> Exercise instructions
Would you repeat the entries beneath, with nothing changed?

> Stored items

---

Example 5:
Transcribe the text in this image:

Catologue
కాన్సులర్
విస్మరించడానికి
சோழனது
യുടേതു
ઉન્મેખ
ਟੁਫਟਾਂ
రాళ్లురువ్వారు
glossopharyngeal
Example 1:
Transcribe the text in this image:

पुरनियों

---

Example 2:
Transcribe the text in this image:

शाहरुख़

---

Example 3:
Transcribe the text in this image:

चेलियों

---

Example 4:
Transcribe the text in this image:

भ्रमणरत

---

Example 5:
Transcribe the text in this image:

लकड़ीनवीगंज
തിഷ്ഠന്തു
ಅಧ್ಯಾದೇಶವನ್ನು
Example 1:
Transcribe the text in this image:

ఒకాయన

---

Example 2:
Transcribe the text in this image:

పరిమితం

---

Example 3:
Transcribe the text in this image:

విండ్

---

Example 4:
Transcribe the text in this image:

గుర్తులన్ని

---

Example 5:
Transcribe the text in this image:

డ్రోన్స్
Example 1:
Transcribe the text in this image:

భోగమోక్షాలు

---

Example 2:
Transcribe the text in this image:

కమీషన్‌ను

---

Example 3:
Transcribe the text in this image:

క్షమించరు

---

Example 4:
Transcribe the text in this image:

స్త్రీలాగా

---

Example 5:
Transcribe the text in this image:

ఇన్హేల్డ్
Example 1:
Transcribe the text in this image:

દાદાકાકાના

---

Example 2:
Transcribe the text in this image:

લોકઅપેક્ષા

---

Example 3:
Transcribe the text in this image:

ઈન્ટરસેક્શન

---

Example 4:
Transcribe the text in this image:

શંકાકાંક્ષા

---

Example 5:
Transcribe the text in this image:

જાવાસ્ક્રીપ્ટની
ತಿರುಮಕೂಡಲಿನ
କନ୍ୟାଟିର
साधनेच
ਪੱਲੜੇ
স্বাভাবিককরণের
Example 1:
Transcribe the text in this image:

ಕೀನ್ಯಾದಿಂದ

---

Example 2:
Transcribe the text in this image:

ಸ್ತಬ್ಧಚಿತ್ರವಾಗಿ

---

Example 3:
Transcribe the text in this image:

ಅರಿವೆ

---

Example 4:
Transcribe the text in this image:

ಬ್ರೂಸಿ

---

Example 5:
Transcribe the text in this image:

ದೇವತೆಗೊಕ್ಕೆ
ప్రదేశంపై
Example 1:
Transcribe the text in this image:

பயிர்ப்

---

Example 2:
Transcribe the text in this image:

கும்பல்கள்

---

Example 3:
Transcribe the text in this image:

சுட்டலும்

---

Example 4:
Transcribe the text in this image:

> Result of this task
---

Example 5:
Transcribe the text in this image:

Catologue
కాన్సులర్
విస్మరించడానికి
சோழனது
യുടേതു
ઉન્મેખ
ਟੁਫਟਾਂ
రాళ్లురువ్వారు
glossopharyngeal
Example 1:
Transcribe the text in this image:

पुरनियों

---

Example 2:
Transcribe the text in this image:

शाहरुख़

---

Example 3:
Transcribe the text in this image:

चेलियों

---

Example 4:
Transcribe the text in this image:

भ्रमणरत

---

Example 5:
Transcribe the text in this image:

लकड़ीनवीगंज
തിഷ്ഠന്തു
ಅಧ್ಯಾದೇಶವನ್ನು
Example 1:
Transcribe the text in this image:

ఒకాయన

---

Example 2:
Transcribe the text in this image:

పరిమితం

---

Example 3:
Transcribe the text in this image:

విండ్

---

Example 4:
Transcribe the text in this image:

గుర్తులన్ని

---

Example 5:
Transcribe the text in this image:

డ్రోన్స్
Example 1:
Transcribe the text in this image:

భోగమోక్షాలు

---

Example 2:
Transcribe the text in this image:

కమీషన్‌ను

---

Example 3:
Transcribe the text in this image:

క్షమించరు

---

Example 4:
Transcribe the text in this image:

స్త్రీలాగా

---

Example 5:
Transcribe the text in this image:

ఇన్హేల్డ్
Example 1:
Transcribe the text in this image:

દાદાકાકાના

---

Example 2:
Transcribe the text in this image:

લોકઅપેક્ષા

---

Example 3:
Transcribe the text in this image:

ઈન્ટરસેક્શન

---

Example 4:
Transcribe the text in this image:

શંકાકાંક્ષા

---

Example 5:
Transcribe the text in this image:

જાવાસ્ક્રીપ્ટની
ತಿರುಮಕೂಡಲಿನ
କନ୍ୟାଟିର
साधनेच
ਪੱਲੜੇ
স্বাভাবিককরণের
Example 1:
Transcribe the text in this image:

ಕೀನ್ಯಾದಿಂದ

---

Example 2:
Transcribe the text in this image:

ಸ್ತಬ್ಧಚಿತ್ರವಾಗಿ

---

Example 3:
Transcribe the text in this image:

ಅರಿವೆ

---

Example 4:
Transcribe the text in this image:

ಬ್ರೂಸಿ

---

Example 5:
Transcribe the text in this image:

ದೇವತೆಗೊಕ್ಕೆ
ప్రదేశంపై
Example 1:
Transcribe the text in this image:

பயிர்ப்

---

Example 2:
Transcribe the text in this image:

கும்பல்கள்

---

Example 3:
Transcribe the text in this image:

சுட்டலும்

---

Example 4:
Transcribe the text in this image:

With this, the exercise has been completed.